"George, is that you? George? Are you finally home?" The harsh, craggy voice grated down from the second story of the old house, bouncing off the wallpapered walls and scraping along the scarred walnut banister.
"Yes, Grandmother, it's me." George jumped a little as the blunt thumping of a cane sounded on the hollow wood floor above his head. Thump, swish. Thump, swish. Thump, swish. Both the thumping and the swishing were muffled momentarily as his grandmother crossed the green Chinese wool rug on her bedroom floor, only to resume, closer and louder, on the other side.

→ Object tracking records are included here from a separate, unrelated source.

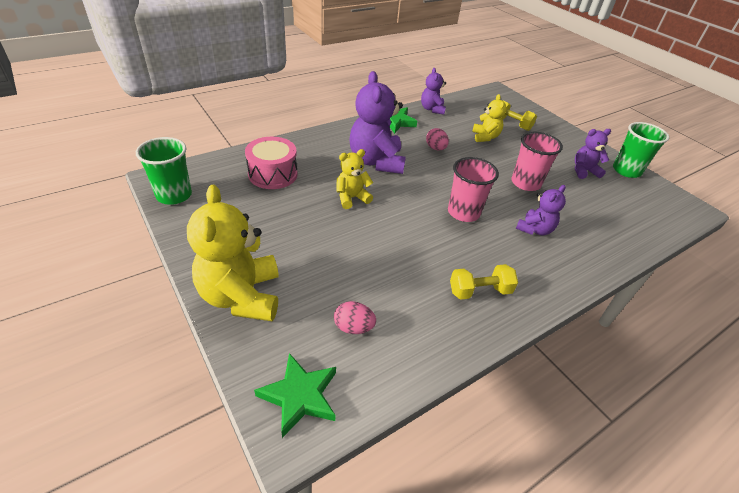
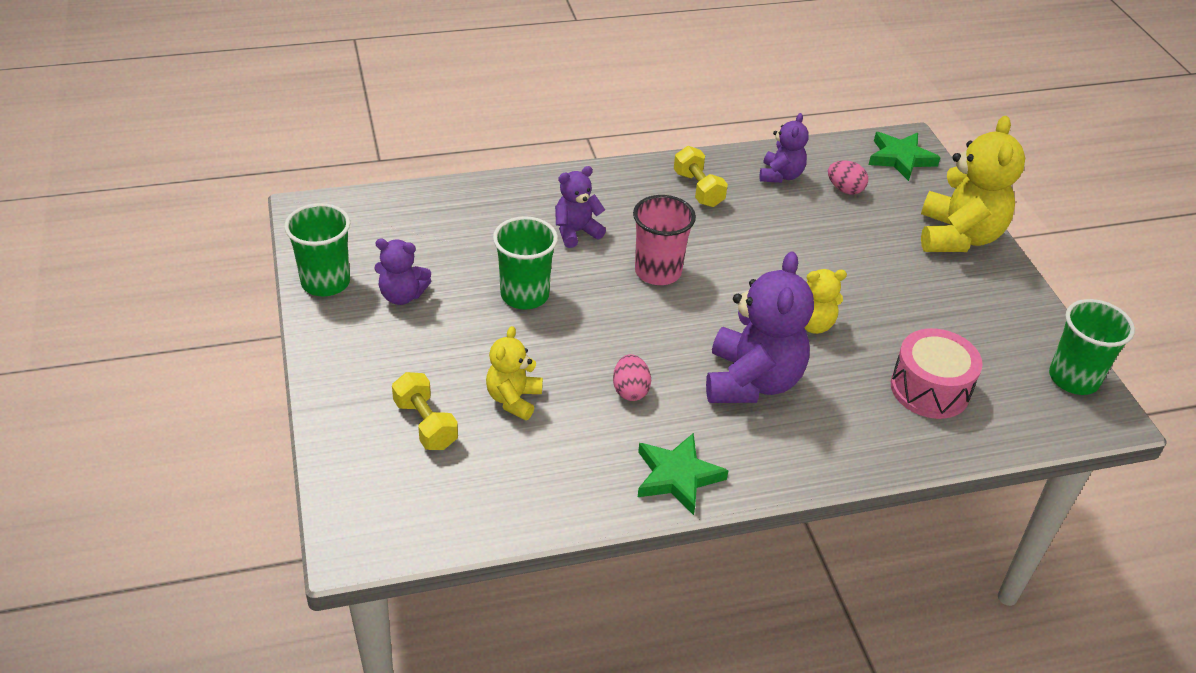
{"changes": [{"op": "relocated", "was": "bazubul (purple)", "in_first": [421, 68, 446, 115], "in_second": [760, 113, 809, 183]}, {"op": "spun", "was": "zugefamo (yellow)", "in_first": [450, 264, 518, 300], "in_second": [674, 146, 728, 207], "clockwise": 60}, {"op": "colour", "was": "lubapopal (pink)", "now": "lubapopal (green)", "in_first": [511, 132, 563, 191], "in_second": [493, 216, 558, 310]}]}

His grandmother's bent frame stopped at the top of the stairs, and one gnarled hand wrapped around the old rail. "It sure took you long enough. Did you get my pain pills? How long were you gone, anyway? It seemed like a day, if an hour. I've been in agony. Every minute crawling by. Tic-tock. Tic-tock. " This she accentuated with heavy taps of her cane. George jumped like a marionette with every beat.
"That old clock kept reminding me how long I was sitting there, suffering, waiting for you. And I bet you stopped and got yourself a soda, didn't you George? Not only did you keep an old woman agonizing, but you used the change to buy yourself a soda from the fountain, didn't you."
As George's grandmother worked herself into a fit, her wrinkled face contorted gruesomely. Spittle flew from her dry lips as her voice pitched into a screech and she flapped her unladen arm wildly like a wounded bird. A crow.
He couldn't look at her. He never could. He also did his best to tune out her tirades. They were always directed at him because of something he did, or didn't do, or should have done. He was never good. Or right. And she never wasted an opportunity to tell him so.
Thump, swish. Oh, dear. She was coming down the stairs. He had hoped she would take her pills and, not wanting to struggle down the steep steps, return to her room for a nap. Nap time was peaceful. So was night time. Any time Grandmother retired to her own room was time George wasn't being harassed. Conversely, if Grandmother was awake, George was miserable. He had a feeling it was about to be one of those times. The Hellish ones.
"George, give me my pills. Confound it, boy! Are you gonna make me struggle all the way down these cursed stairs with my aching hip?" Thump, swish. Thump, swish.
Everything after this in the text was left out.